Sharp Objects by Gillian Flynn

66559So much hype has surrounded Gillian Flynn’s name recently. I purposefully avoided reading Gone Girl because I didn’t want my expectations to overshadow the reading experience. So I decided to start with her first novel, Sharp Objects, and read my way forward. My only real expectation for Flynn’s debut was that the subject matter would be dark – very dark. Which it was. Some of those images are permanently etched into my brain.

Camille Preaker is a journalist for a little read paper in Chicago. Her editor assigns her the job of reporting on two murders in small town Missouri, Camille’s hometown. In addition to discovering the nasty truth behind the grizzly murders of the two young girls, Camille must also come to terms with her own dark past if she ever hopes to move forward and live any sort of normal life. Her family is also batshit bonkers.

The only word that keeps coming to mind is disturbing. Where does Flynn get her ideas from? The creepiness in her novel doesn’t feel like fiction – her gritty imagery feels REAL. Real in a way I can’t honestly describe, but it gets up under your skin and lives there. She’ll lure you in with simple violence and then smack you across the face with visceral shock value. Her characters are layered, complex, and deeply insane. It’s like she’s cut humanity open and allowed the blackened guts of evil to splatter grotesquely at her readers’ feet. I loved the entire experience of Sharp Objects which makes me wonder about my own sanity.

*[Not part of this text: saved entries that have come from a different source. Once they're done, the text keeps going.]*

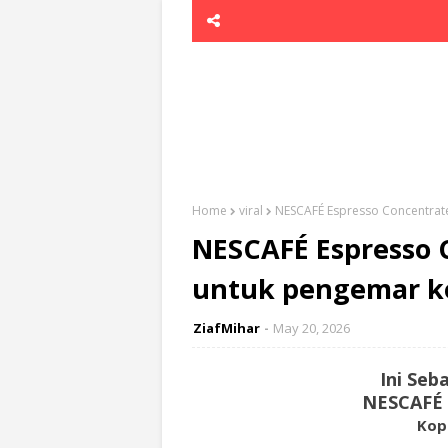
Home
viral
NESCAFÉ Espresso Concentrate
NESCAFÉ Espresso 
untuk pengemar k
ZiafMihar
May 20, 2026
Ini Se
NESCAFÉ 
Kop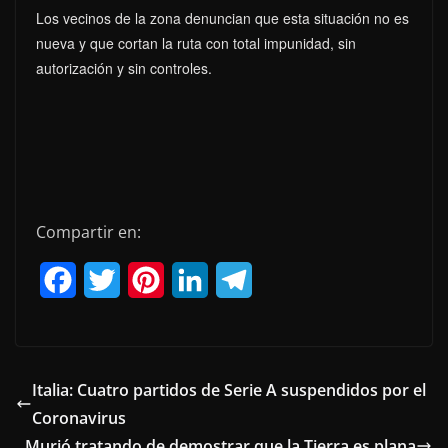
Los vecinos de la zona denuncian que esta situación no es
nueva y que cortan la ruta con total impunidad, sin
autorización y sin controles.
Compartir en:
F
T
P
L
T
a
w
i
i
e
c
i
n
n
l
e
t
t
k
e
Italia: Cuatro partidos de Serie A suspendidos por el
Coronavirus
b
t
e
e
g
Murió tratando de demostrar que la Tierra es plana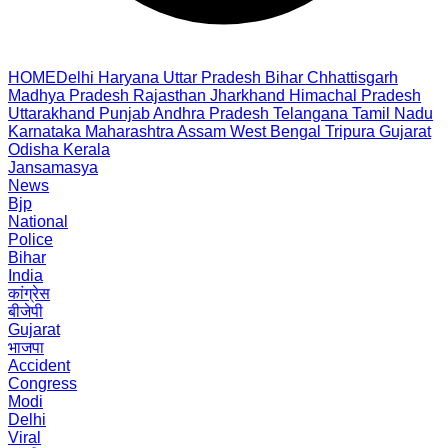
HOME
Delhi
Haryana
Uttar Pradesh
Bihar
Chhattisgarh
Madhya Pradesh
Rajasthan
Jharkhand
Himachal Pradesh
Uttarakhand
Punjab
Andhra Pradesh
Telangana
Tamil Nadu
Karnataka
Maharashtra
Assam
West Bengal
Tripura
Gujarat
Odisha
Kerala
Jansamasya
News
Bjp
National
Police
Bihar
India
कांग्रेस
बीजेपी
Gujarat
भाजपा
Accident
Congress
Modi
Delhi
Viral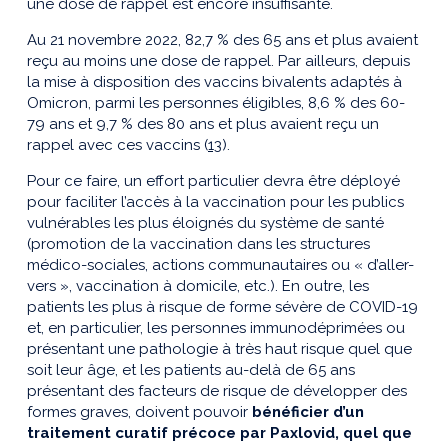
une dose de rappel est encore insuffisante.
Au 21 novembre 2022, 82,7 % des 65 ans et plus avaient
reçu au moins une dose de rappel. Par ailleurs, depuis
la mise à disposition des vaccins bivalents adaptés à
Omicron, parmi les personnes éligibles, 8,6 % des 60-
79 ans et 9,7 % des 80 ans et plus avaient reçu un
rappel avec ces vaccins (
13
).
Pour ce faire, un effort particulier devra être déployé
pour faciliter l’accès à la vaccination pour les publics
vulnérables les plus éloignés du système de santé
(promotion de la vaccination dans les structures
médico-sociales, actions communautaires ou « d’aller-
vers », vaccination à domicile, etc.). En outre, les
patients les plus à risque de forme sévère de COVID-19
et, en particulier, les personnes immunodéprimées ou
présentant une pathologie à très haut risque quel que
soit leur âge, et les patients au-delà de 65 ans
présentant des facteurs de risque de développer des
formes graves, doivent pouvoir
bénéficier d’un
traitement curatif précoce par Paxlovid, quel que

What works most for me is Camille. She’s a strong protagonist – a fighter, a survivor. Her psychological damage is obvious and subtle all at once. She’s not someone you could be friends with, but she’s someone you can come to respect and feel deeply for. Flynn writes her flawlessly and I wonder just how much of Camille resembles Flynn. She just seems to know her subject matter so well.

The only real complaint I have is that the end seemed sort of rushed and oddly choppy. Not a huge problem though because most of the novel flowed well and the pages turned very quickly. I also wouldn’t recommend this novel to everyone because the subject matter is intense, the imagery cringe-worthy, and the story not at all for the faint of heart. But if you enjoy a great psychologically disturbing, dark and twisty story – give this one a try!

Book Order!

I haven’t placed an online book order in a long while – discounting the books I buy for book club, obviously.  This little spending splurge felt great because there was no guilt involved.  With my book spending habits seriously in check these past few months, I could order these gems with a light heart.  So what did I get?

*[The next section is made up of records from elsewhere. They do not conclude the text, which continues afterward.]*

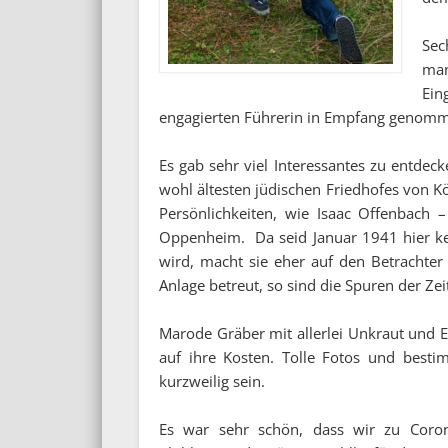
Sec
man
Ein
engagierten Führerin in Empfang genom
Es gab sehr viel Interessantes zu entdec
wohl ältesten jüdischen Friedhofes von 
Persönlichkeiten, wie Isaac Offenbach
Oppenheim. Da seid Januar 1941 hier kei
wird, macht sie eher auf den Betrachter
Anlage betreut, so sind die Spuren der Z
Marode Gräber mit allerlei Unkraut und 
auf ihre Kosten. Tolle Fotos und besti
kurzweilig sein.
Es war sehr schön, dass wir zu Coron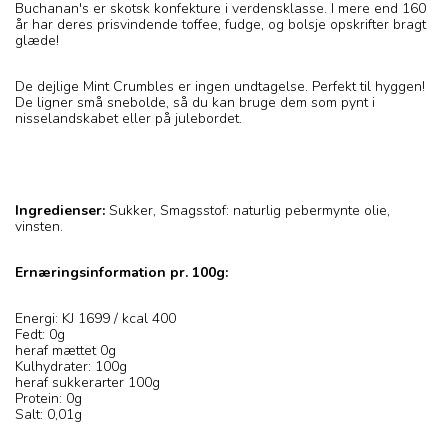
Buchanan's er skotsk konfekture i verdensklasse. I mere end 160
år har deres prisvindende toffee, fudge, og bolsje opskrifter bragt
glæde!
De dejlige Mint Crumbles er ingen undtagelse. Perfekt til hyggen!
De ligner små snebolde, så du kan bruge dem som pynt i
nisselandskabet eller på julebordet.
Ingredienser:
Sukker, Smagsstof: naturlig pebermynte olie,
vinsten.
Ernæringsinformation pr. 100g:
Energi: KJ 1699 / kcal 400
Fedt: 0g
heraf mættet 0g
Kulhydrater: 100g
heraf sukkerarter 100g
Protein: 0g
Salt: 0,01g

Between, Georgia by Joshilyn Jackson – I’ve wanted to read something by Jackson for quite a while.  Many fellow bloggers sing nothing but her praises.  Plus, there’s the added bonus of being from Georgia, not too far from Between.  It’s a tiny little town nestled away on Hwy. 78 between Athens and Atlanta.  Jimmy and I always giggled at the name when we rode through.  I know I’ve been less than thrilled with the southern novels I’ve read this year, but I’m hoping I’ll find a winner here!

Sharp Objects by Gillian Flynn – With Gone Girl garnering so much attention and praise, I’ve been super excited about getting to know Flynn as an author.  Instead of beginning with Gone Girl, I thought I’d reach back a bit further in her catalog and get better acquainted with her style first.

Stiff:  The Curious Lives of Human Cadavers by Mary Roach –  I admit to being a Mary Roach virgin, but have long wanted to dive into one of her fascinating books.  And let’s face it – dead bodies are intriguing things.  Or perhaps I’m just kind of a creepy person?  I did want to be a forensic pathologist at one point.  Anyway, I know I’ll love this book.

A Feast for Crows by George R.R. Martin – Don’t worry.  I’m not going to be reading this one anytime soon, but I wanted it on the shelf for when I’m ready to go back to Westeros.  Probably won’t be until next year or even the year after that.  I’ve heard some seriously mixed reviews.  The 4th and 5th books were actually supposed to be one novel originally, but Martin didn’t think an 1800 page book was a good idea – so he split them in two.  This means Crows lacks three of my favorite characters almost entirely.  Not sure how I feel about that.

Let me know your thoughts and opinions on any of my selections!  With the overflowing TBR shelf, I probably won’t be getting around to any of these titles soon – unless you think one of them is a must read!